The team's third and final meet took place November 16–17, just outside the team's home of Washington, D.C. in College Park, M.D. Labeled by the league as "The American Derby", the meet featured all four ISL teams based in the United States. Following the pattern of the first two meets, DC Trident edged out the New York Breakers to earn third place.

===2019 roster===

USA DC Trident
| Men | Women |
| USA Zach Apple | CZ Anika Apostalon |
| USA Kevin Cordes | USA Emma Barksdale |
| USA Abrahm Devine | USA Lisa Bratton |
| USA Ian Finnerty | USA Natalie Coughlin (C) |
| USA Zane Grothe | USA Bethany Galat |
| USA Zach Harting | USA Sarah Gibson |
| AUS Tristan Hollard | HKG Siobhán Haughey |
| USA Robert Howard | USA Madison Kennedy |
| USA Jay Litherland | CZE Simona Kubová |
| USA Cody Miller (vice-captain) | AUS Leah Neale |
| USA Giles Smith | AUS Leiston Pickett |
| SRB Velimir Stjepanović | SGP Quah Ting Wen |
| FRA Jérémy Stravius | PHL Remedy Rule |
| GRE Andreas Vazaios | USA Claire Rasmus |

===Match results===

| Dates | Location | Venue | Teams | Results | MVP |
Regular season
| 5–6 October | USA Indianapolis | Indiana University Natatorium | FRA Energy Standard 539 USA Cali Condors 457 USA DC Trident 330.5 ITA Aqua Centurions 300.5 |  | SWE Sarah Sjöström (FRA Energy Standard) 55.5 pts |
| 12–13 October | ITA Naples | Piscina Felice Scandone | FRA Energy Standard 493 USA Cali Condors 490.5 USA DC Trident 322 ITA Aqua Centurions 321.5 |  | USA Caeleb Dressel (USA Cali Condors) 57.5 pts |
| 15–16 November | USA College Park | Geary F. Eppley Recreation Center | USA LA Current 495 USA Cali Condors 489.5 USA DC Trident 322.5 USA NY Breakers 315 |  | USA Caeleb Dressel (USA Cali Condors) 61.5 pts |

===The Legend of the Trident===
In commemoration of their first season, DC trident announced The Legend of the Trident comic and souvenir program. Created in conjunction with multi award-winning editor Rantz Hoseley, the comic book consists of photos and information on the team and its members, along with an exclusive comic book story written by New York Times bestselling writer Tony Lee.

==2020 ISL season==
DC Trident competed in the second season of the ISL with an updated 2020 roster.
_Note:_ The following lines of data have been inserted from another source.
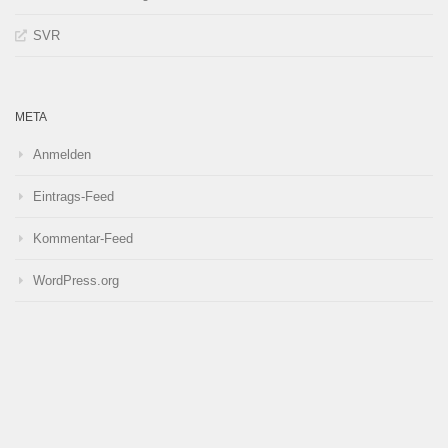
SVR
META
Anmelden
Eintrags-Feed
Kommentar-Feed
WordPress.org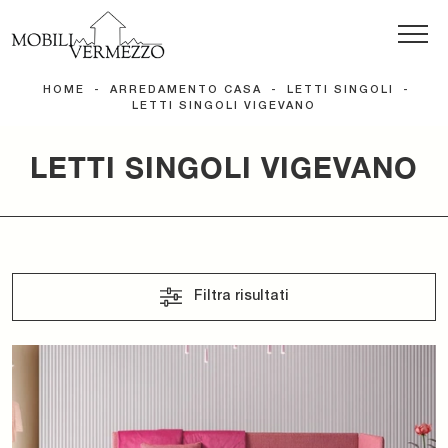
HOME
-
ARREDAMENTO CASA
-
LETTI SINGOLI
-
LETTI SINGOLI VIGEVANO
LETTI SINGOLI VIGEVANO
Filtra risultati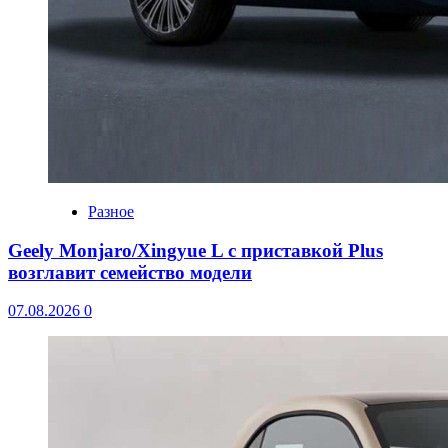
Разное
Geely Monjaro/Xingyue L с приставкой Plus
возглавит семейство модели
07.08.2026
0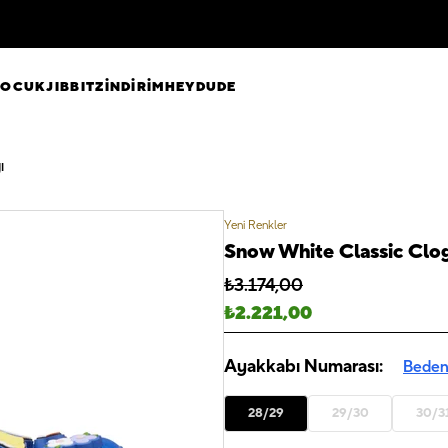
ÇOCUK
JIBBITZ
İNDİRİM
HEYDUDE
ı
Yeni Renkler
Snow White Classic Clog 
₺
3.174,00
₺
2.221,00
Ayakkabı Numarası:
Beden
28/29
29/30
30/3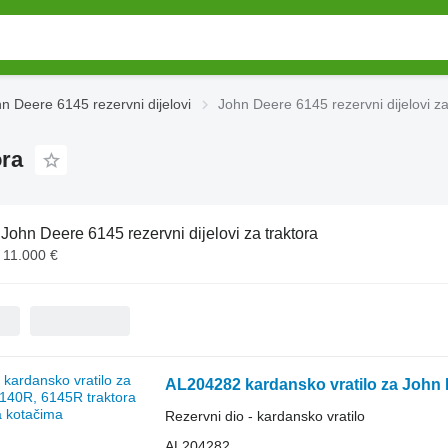
n Deere 6145 rezervni dijelovi
John Deere 6145 rezervni dijelovi za
ora
:
John Deere 6145 rezervni dijelovi za traktora
- 11.000 €
AL204282 kardansko vratilo za John 
Rezervni dio - kardansko vratilo
AL204282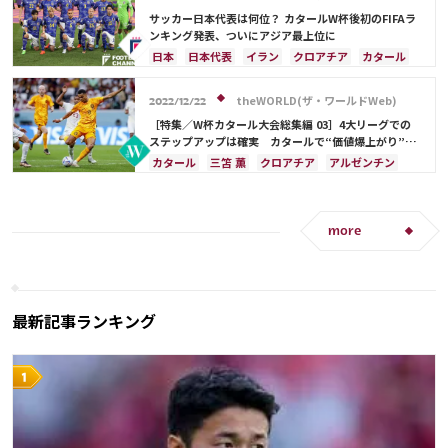
カタール
サウジアラビア
中山 雄太
ポルトガル
ブラジル
アルゼンチン
サッカー日本代表は何位？ カタールW杯後初のFIFAラ
ンキング発表、ついにアジア最上位に
ウルグアイ
カナダ
メキシコ
セネガル
韓国
日本
日本代表
イラン
クロアチア
カタール
アメリカ
ウェールズ
フランス
ベルギー
ブラジル
アルゼンチン
モロッコ
オーストラリア
サウジアラビア
theWORLD(ザ・ワールドWeb)
2022/12/22
ドイツ
デンマーク
スペイン
スイス
［特集／W杯カタール大会総集編 03］4大リーグでの
イングランド
オランダ
ポルトガル
ステップアップは確実 カタールで“価値爆上がり”の
11人
ウルグアイ
メキシコ
セネガル
韓国
カタール
三笘 薫
クロアチア
アルゼンチン
アメリカ
三笘 薫
田中 碧
日本
イングランド
堂安 律
オランダ
モロッコ
日本代表
守田 英正
リオネル・メッシ
ドイツ
スペイン
スイス
more
ポーランド
ポルトガル
エクアドル
セネガル
コスタリカ
C・ロナウド
カリム・ベンゼマ
メンフィス・デパイ
伊藤 洋輝
最新記事ランキング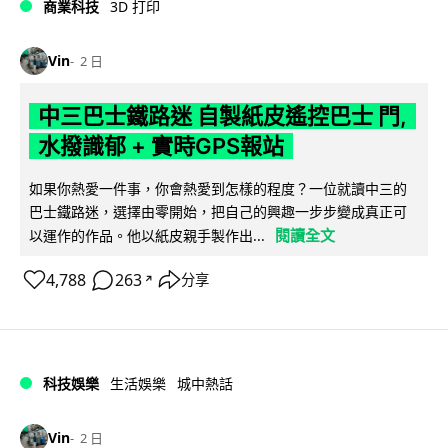
商業科技
3D 打印
Vin
2 日
中三巴士鐵路迷 自製紙皮遙控巴士 門,
水撥識郁 + 實時GPS報站
如果你熱愛一件事，你會熱愛到怎樣的程度？一位就讀中三的
巴士鐵路迷，選擇由零開始，把自己的興趣一步步變成真正可
閱讀全文
以運作的作品。他以紙皮親手製作出...
4,788
263
分享
↗
科技娛樂
生活娛樂
城中熱話
Vin
2 日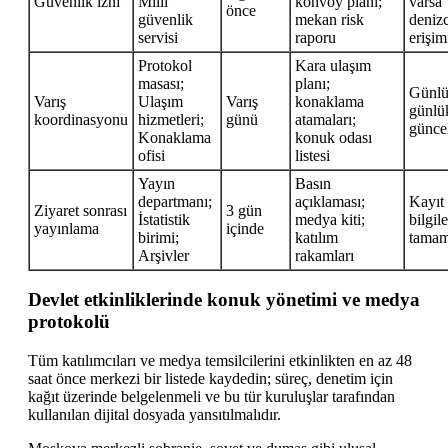
Güvenlik izni
Milli
konvoy planı;
varsa
önce
güvenlik
mekan risk
denizc
servisi
raporu
erişim
Protokol
Kara ulaşım
masası;
planı;
Günlü
Varış
Ulaşım
Varış
konaklama
günlük
koordinasyonu
hizmetleri;
günü
atamaları;
günce
Konaklama
konuk odası
ofisi
listesi
Yayın
Basın
departmanı;
açıklaması;
Kayıt 
Ziyaret sonrası
3 gün
İstatistik
medya kiti;
bilgile
yayınlama
içinde
birimi;
katılım
tamam
Arşivler
rakamları
Devlet etkinliklerinde konuk yönetimi ve medya
protokolü
Tüm katılımcıları ve medya temsilcilerini etkinlikten en az 48
saat önce merkezi bir listede kaydedin; süreç, denetim için
kağıt üzerinde belgelenmeli ve bu tür kuruluşlar tarafından
kullanılan dijital dosyada yansıtılmalıdır.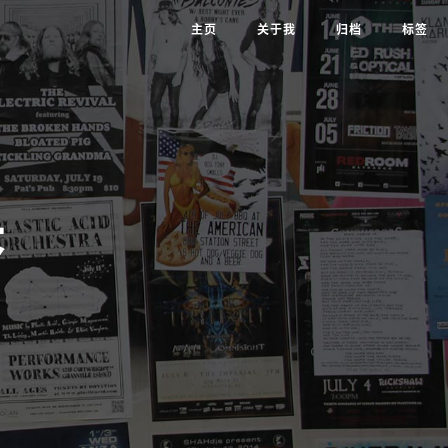
主页
关于我
归档
标签
诀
DC Trident competed in meets two, four, five, and seven in Budapest. During their first meet, they placed third with a total of 350 points. In their second meet, they placed fourth with 287 points. In their third meet, they placed fourth with 287 points. In their fourth and final meet of the season, they placed fourth with 256 points. Their total of 1181 points placed them ninth among the ten teams.

===2020 roster===

USA DC Trident
| Men | Women |
| USA Zach Apple | CAN Bailey Andison |
| ISR Meiron Cheruti | USA Emma Barksdale |
| USA Tommy Cope | USA Amy Bilquist |
| USA Abrahm DeVine | GER Kathrin Delmer |
| USA Ian Finnerty | USA Bethany Galat |
| USA Zane Grothe | NZ Ali Galyer |
| USA Zach Harting | USA Margo Geer |
| EGY Mohamed Hassan | USA Leah Gingrich |
| USA Robert Howard | USA Madison Kennedy (C) |
| USA Andrew Loy | USA Lindsey Kozelsky |
| BRA Santana Matheus | USA Linnea Mack |
| USA Conner McHugh | RUS Rozaliya Nasretdinova |
| RUS Mark Nikolaev | USA Kylee Perry |
| USA Jacob Pebley | SGP Ting Wen Quah |
| USA Giles Smith (vice-captain) | PHL Remedy Rule |
| SRB Velimir Stjepanović | USA Miranda Tucker |

===Match results===

| Dates | Location | Venue | Teams | Results | MVP |
Regular season
| 18–19 October (Match 2) | HUN Budapest | Danube Arena | GBR London Roar 609.5 HUN Team Iron 392.5 USA DC Trident 350 ITA Aqua Centurions 344 |  | NED Ranomi Kromowidjojo (HUN Team Iron) 56 pts |
| 26–27 October (Match 4) | HUN Budapest | Danube Arena | USA Cali Condors 610.5 HUN Team Iron 418.5 USA New York Breakers 394 USA DC Trident 287 |  | USA Caeleb Dressel (USA Cali Condors) 75 pts |
| 30–31 October (Match 5) | HUN Budapest | Danube Arena | GBR London Roar 499 USA LA Current 478.5 JPN Tokyo Frog Kings 446.5 USA DC Trident 287.0 |  | USA Tom Shields (USA LA Current) 62.5 pts |
| 5–6 November (Match 7) | HUN Budapest | Danube Arena | FRA Energy Standard 613 HUN Team Iron 448 CAN Toronto Titans 391 USA DC Trident 256 |  | TUR Emre Sakçı (HUN Team Iron) 51 pts |

== 2021 ISL season ==
DC Trident competed in the third season of the ISL.